• WHAT YOU WILL DO:
**a.** In the blog post about the skunk, where does the animal sit on most mornings when someone goes out for the paper?
**b.** Reproduce the blog post about the skunk word for word, starting at "October 30, 2013" and ending at "smiling (yes, really).".

October 30, 2013

...and the weird stuff that happens around here? It just keeps getting weirder.

Apparently, we have a new neighbor...of sorts.  One that is keeping us HOSTAGE in our home until dawn breaks - seriously.

About a month ago or so, I tweeted

Silly me.  I thought Pepe was just passing through.

No, apparently, he's decided he likes it here SO much that he has taken up residence.  How do I know this, you must be wondering.  I know this because just about every morning for the last week or so, when either one of us heads out the door to get the paper, there he is...sitting in our driveway, just daring us to come any closer, flicking his fluffy tail and smiling (yes, really).

The first time Hubby came back into the house and told me there was a skunk in the driveway I figured he was insane and just didn't want to go out in the rain.  Until the next morning, when I ventured out the side door and looked up the driveway - and there he sat, giving me that "Come any closer...I DARE ya! I DOUBLE DOG DARE ya!" look.  Needless to say, I turned around and went right back in the door; because honestly?  Who wants to go to work wearing "Eau de Skunk Cologne?"

• DATA SECTION:
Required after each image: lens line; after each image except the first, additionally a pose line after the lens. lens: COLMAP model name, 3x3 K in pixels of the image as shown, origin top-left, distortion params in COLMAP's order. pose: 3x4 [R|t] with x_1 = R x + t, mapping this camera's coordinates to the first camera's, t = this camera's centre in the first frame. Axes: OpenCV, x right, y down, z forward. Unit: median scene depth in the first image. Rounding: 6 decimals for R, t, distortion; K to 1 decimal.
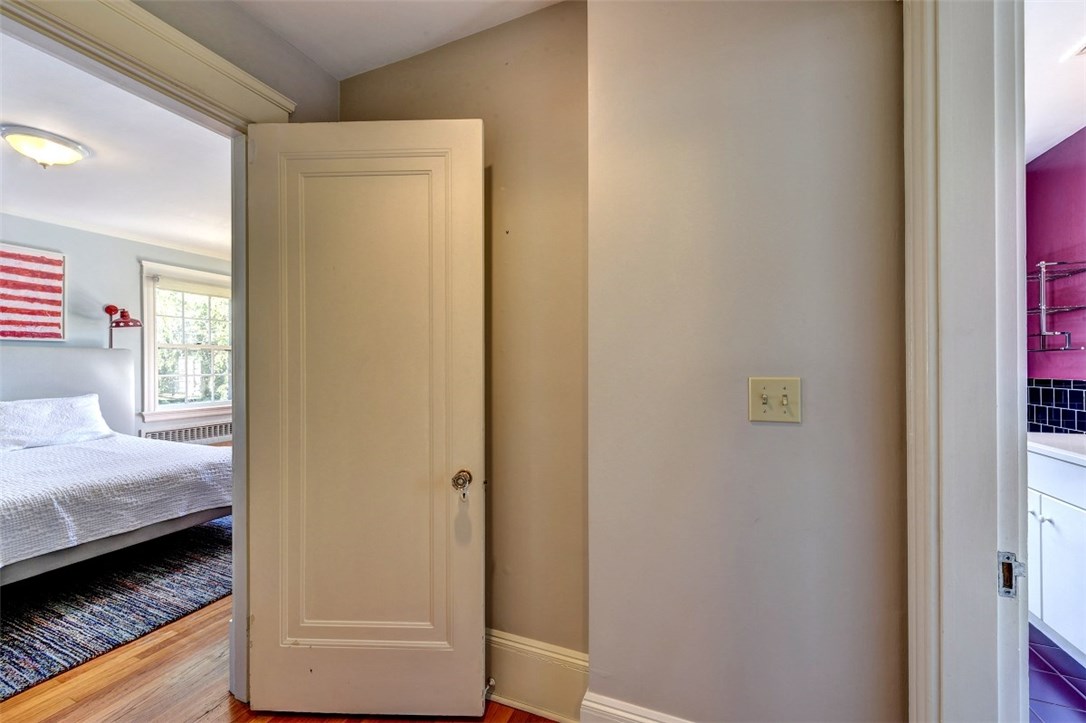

• RESPONSES TO THE EXERCISE:
**a.** It sits in the driveway.

**b.**
October 30, 2013

...and the weird stuff that happens around here? It just keeps getting weirder.

Apparently, we have a new neighbor...of sorts.  One that is keeping us HOSTAGE in our home until dawn breaks - seriously.

About a month ago or so, I tweeted

Silly me.  I thought Pepe was just passing through.

No, apparently, he's decided he likes it here SO much that he has taken up residence.  How do I know this, you must be wondering.  I know this because just about every morning for the last week or so, when either one of us heads out the door to get the paper, there he is...sitting in our driveway, just daring us to come any closer, flicking his fluffy tail and smiling (yes, really).